Jul 07, 2006 09:34
I want to say...
I really love you, I love you more than anyone has ever loved anyone else. I can feel our love, every moment, every second of every day. It doesn't matter if we're fighting, or having the best time of our lives. I really haven't changed, except I love you more and more everyday. Our life together is everything I thought it would be and more. I have never been happier, never been more satisfied with what I've got. I can't possibly ask for me, I have everything I ever wanted and need and that's you.
We have lust, lots of lust. I lust for you everytime I see you, see how beautiful you are. It's painfully obvious, in such stark contrast to all of the things around you. You stand out like a shining star to me, you beauty capturing my attention and distracting me from all else. I get chills, tingles, warm feelings and just plain turned on by you. All the time, every day. Our lust will never die, because it isn't what drives us. Our lust is driven by our love, our need to be with each other.
You are so much more to me than anyone has ever been. You're the pinnacle of every woman I met before you. You're what I wanted them all to be. Sure some may have been close, but close doesn't cut it. Close minus well be the same as the furthest. You are it, the perfect one, the exact match for me, my soul mate. There isn't a doubt in my mind about it.
I live in fear, everytime we fight or I do something stupid or say something without thinking or forget something. I live in fear that in those moments when you're mad, upset, and hurting, that you'll stop loving me. In my mind I know this isn't possible. In my mind I know that we are soul mates, inseperatble once we've found each other. But my heart, fears for the worst. Trying everything to prevent the worst tragedy from occurring. Losing you would end me, kill me. Losing you would take away everything that I live for. You are my world, and I don't say that lightly.
I love the notes you leave me. I love that little gestures you make, putting your hand on mine. I love your smiles. I love how you curl up on the couch to watch a movie. I love how you laugh when we're fighting. I love how you get so turned on that you scream for me. I love it all and more. I love you, completely and utterly. You treat me better than anyone has ever. You make my happier than it has ever been.
I cannot promise you that I wont break your heart. I wish I could, but I can't. But I can promise you that I will never stop loving you, and I will never intentionally hurt you. The last thing I want is that.

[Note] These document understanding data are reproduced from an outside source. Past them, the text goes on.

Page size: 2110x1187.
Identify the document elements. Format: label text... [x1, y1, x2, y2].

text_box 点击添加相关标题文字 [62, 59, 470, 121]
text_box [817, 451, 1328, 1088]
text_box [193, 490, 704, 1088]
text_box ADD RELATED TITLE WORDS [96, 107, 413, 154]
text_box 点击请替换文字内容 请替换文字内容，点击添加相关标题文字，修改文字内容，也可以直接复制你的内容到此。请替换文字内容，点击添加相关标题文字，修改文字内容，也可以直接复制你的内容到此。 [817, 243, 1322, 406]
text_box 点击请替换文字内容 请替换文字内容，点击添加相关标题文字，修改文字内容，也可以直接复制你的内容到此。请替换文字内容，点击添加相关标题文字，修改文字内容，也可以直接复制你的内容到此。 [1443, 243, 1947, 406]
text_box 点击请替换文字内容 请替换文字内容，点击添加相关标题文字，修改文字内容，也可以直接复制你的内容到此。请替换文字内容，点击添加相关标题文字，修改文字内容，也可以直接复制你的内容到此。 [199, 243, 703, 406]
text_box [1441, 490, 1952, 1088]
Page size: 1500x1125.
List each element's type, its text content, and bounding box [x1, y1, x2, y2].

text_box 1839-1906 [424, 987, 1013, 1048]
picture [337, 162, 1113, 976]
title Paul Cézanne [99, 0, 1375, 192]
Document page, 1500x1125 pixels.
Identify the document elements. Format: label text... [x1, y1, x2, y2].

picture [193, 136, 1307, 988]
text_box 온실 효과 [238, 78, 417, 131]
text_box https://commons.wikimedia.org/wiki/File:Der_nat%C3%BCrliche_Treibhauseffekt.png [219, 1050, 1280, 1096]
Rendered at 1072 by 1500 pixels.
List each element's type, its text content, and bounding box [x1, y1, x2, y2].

You break my heart in little ways. Things you say, things you do. You do it on purpose when you're mad and upset. I cry, I hurt. But I deserve it sometimes. Other times it's just misunderstanding or misperception. But everytime, without fail and hesitation, I still try my best to keep you. I can't stand to lose you no matter what happens. I can't stand to be without the other half of me. It doesn't matter what you say or do I will always want to be with you and there's nothing that will change that. I will fight through anything, hell and back. I have changed my life entirely. And I do not and will not regret a single moment of it.
So I don't hold back. I don't hide anything from you, on purpose at least. I love you with all my heart, and I'm going to show it with everything I have. I've made mistakes, some big ones, but they don't take away from the fact that I love you beyond reason. Beyond any matter of comprehensibility.
So through all of this, I only ask one thing of you. Please love me. Please love me with your all. Please show how you feel. Believe me when I say I'm not going anywhere. You've got me for the rest of our lives, deal with it. So please love me without holding back. And I promise that I'll do the same, everyday for the rest of my life.